• _Exercise instructions_: From the first line to the last, copy the listing below word for word.
■ ■ ■ ■ ■ ■ ■
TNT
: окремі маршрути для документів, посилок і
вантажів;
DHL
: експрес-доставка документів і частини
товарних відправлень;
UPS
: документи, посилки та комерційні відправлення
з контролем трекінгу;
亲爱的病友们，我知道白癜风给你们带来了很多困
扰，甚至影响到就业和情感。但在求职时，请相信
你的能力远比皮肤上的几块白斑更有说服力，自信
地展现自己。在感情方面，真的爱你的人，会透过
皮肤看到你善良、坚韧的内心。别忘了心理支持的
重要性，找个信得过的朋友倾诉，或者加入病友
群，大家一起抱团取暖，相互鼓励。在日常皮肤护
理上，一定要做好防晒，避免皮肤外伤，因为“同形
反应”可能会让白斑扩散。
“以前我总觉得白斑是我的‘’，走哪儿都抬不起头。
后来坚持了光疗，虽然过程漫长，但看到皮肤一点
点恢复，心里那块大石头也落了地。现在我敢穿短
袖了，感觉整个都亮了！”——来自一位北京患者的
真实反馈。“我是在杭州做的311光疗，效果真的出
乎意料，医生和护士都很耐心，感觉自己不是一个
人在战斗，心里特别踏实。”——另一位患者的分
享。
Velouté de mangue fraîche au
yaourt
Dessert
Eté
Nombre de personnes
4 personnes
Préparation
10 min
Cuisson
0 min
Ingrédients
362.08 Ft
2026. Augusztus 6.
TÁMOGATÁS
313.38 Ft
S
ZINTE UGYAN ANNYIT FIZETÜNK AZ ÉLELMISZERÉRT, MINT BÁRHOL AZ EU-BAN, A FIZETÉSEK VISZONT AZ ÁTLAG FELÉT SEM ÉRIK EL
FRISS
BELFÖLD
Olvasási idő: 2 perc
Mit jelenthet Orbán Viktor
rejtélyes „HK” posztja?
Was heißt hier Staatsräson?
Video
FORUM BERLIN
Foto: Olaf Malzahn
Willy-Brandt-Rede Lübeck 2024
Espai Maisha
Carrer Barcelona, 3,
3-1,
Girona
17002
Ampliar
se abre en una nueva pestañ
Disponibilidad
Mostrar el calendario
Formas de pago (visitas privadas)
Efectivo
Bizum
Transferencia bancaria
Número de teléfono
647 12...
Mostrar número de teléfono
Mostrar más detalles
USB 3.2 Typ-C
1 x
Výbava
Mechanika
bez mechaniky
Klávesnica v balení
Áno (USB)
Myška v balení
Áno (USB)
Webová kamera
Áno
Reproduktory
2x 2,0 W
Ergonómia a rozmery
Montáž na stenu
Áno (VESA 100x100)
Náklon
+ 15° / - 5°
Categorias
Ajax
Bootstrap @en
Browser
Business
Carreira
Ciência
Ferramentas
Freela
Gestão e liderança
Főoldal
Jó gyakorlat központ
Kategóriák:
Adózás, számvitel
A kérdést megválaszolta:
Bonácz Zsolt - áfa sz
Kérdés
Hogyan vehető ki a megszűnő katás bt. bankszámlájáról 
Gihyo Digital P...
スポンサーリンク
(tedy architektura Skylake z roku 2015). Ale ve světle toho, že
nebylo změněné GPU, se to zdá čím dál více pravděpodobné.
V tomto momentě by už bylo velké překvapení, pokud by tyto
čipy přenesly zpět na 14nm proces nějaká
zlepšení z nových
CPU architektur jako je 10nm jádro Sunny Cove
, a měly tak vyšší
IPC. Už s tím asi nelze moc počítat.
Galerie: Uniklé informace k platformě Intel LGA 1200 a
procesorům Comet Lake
■ ■ ■ ■ ■ ■ ■
• _Answer space_:
TNT
: окремі маршрути для документів, посилок і
вантажів;
DHL
: експрес-доставка документів і частини
товарних відправлень;
UPS
: документи, посилки та комерційні відправлення
з контролем трекінгу;
亲爱的病友们，我知道白癜风给你们带来了很多困
扰，甚至影响到就业和情感。但在求职时，请相信
你的能力远比皮肤上的几块白斑更有说服力，自信
地展现自己。在感情方面，真的爱你的人，会透过
皮肤看到你善良、坚韧的内心。别忘了心理支持的
重要性，找个信得过的朋友倾诉，或者加入病友
群，大家一起抱团取暖，相互鼓励。在日常皮肤护
理上，一定要做好防晒，避免皮肤外伤，因为“同形
反应”可能会让白斑扩散。
“以前我总觉得白斑是我的‘’，走哪儿都抬不起头。
后来坚持了光疗，虽然过程漫长，但看到皮肤一点
点恢复，心里那块大石头也落了地。现在我敢穿短
袖了，感觉整个都亮了！”——来自一位北京患者的
真实反馈。“我是在杭州做的311光疗，效果真的出
乎意料，医生和护士都很耐心，感觉自己不是一个
人在战斗，心里特别踏实。”——另一位患者的分
享。
Velouté de mangue fraîche au
yaourt
Dessert
Eté
Nombre de personnes
4 personnes
Préparation
10 min
Cuisson
0 min
Ingrédients
362.08 Ft
2026. Augusztus 6.
TÁMOGATÁS
313.38 Ft
S
ZINTE UGYAN ANNYIT FIZETÜNK AZ ÉLELMISZERÉRT, MINT BÁRHOL AZ EU-BAN, A FIZETÉSEK VISZONT AZ ÁTLAG FELÉT SEM ÉRIK EL
FRISS
BELFÖLD
Olvasási idő: 2 perc
Mit jelenthet Orbán Viktor
rejtélyes „HK” posztja?
Was heißt hier Staatsräson?
Video
FORUM BERLIN
Foto: Olaf Malzahn
Willy-Brandt-Rede Lübeck 2024
Espai Maisha
Carrer Barcelona, 3,
3-1,
Girona
17002
Ampliar
se abre en una nueva pestañ
Disponibilidad
Mostrar el calendario
Formas de pago (visitas privadas)
Efectivo
Bizum
Transferencia bancaria
Número de teléfono
647 12...
Mostrar número de teléfono
Mostrar más detalles
USB 3.2 Typ-C
1 x
Výbava
Mechanika
bez mechaniky
Klávesnica v balení
Áno (USB)
Myška v balení
Áno (USB)
Webová kamera
Áno
Reproduktory
2x 2,0 W
Ergonómia a rozmery
Montáž na stenu
Áno (VESA 100x100)
Náklon
+ 15° / - 5°
Categorias
Ajax
Bootstrap @en
Browser
Business
Carreira
Ciência
Ferramentas
Freela
Gestão e liderança
Főoldal
Jó gyakorlat központ
Kategóriák:
Adózás, számvitel
A kérdést megválaszolta:
Bonácz Zsolt - áfa sz
Kérdés
Hogyan vehető ki a megszűnő katás bt. bankszámlájáról 
Gihyo Digital P...
スポンサーリンク
(tedy architektura Skylake z roku 2015). Ale ve světle toho, že
nebylo změněné GPU, se to zdá čím dál více pravděpodobné.
V tomto momentě by už bylo velké překvapení, pokud by tyto
čipy přenesly zpět na 14nm proces nějaká
zlepšení z nových
CPU architektur jako je 10nm jádro Sunny Cove
, a měly tak vyšší
IPC. Už s tím asi nelze moc počítat.
Galerie: Uniklé informace k platformě Intel LGA 1200 a
procesorům Comet Lake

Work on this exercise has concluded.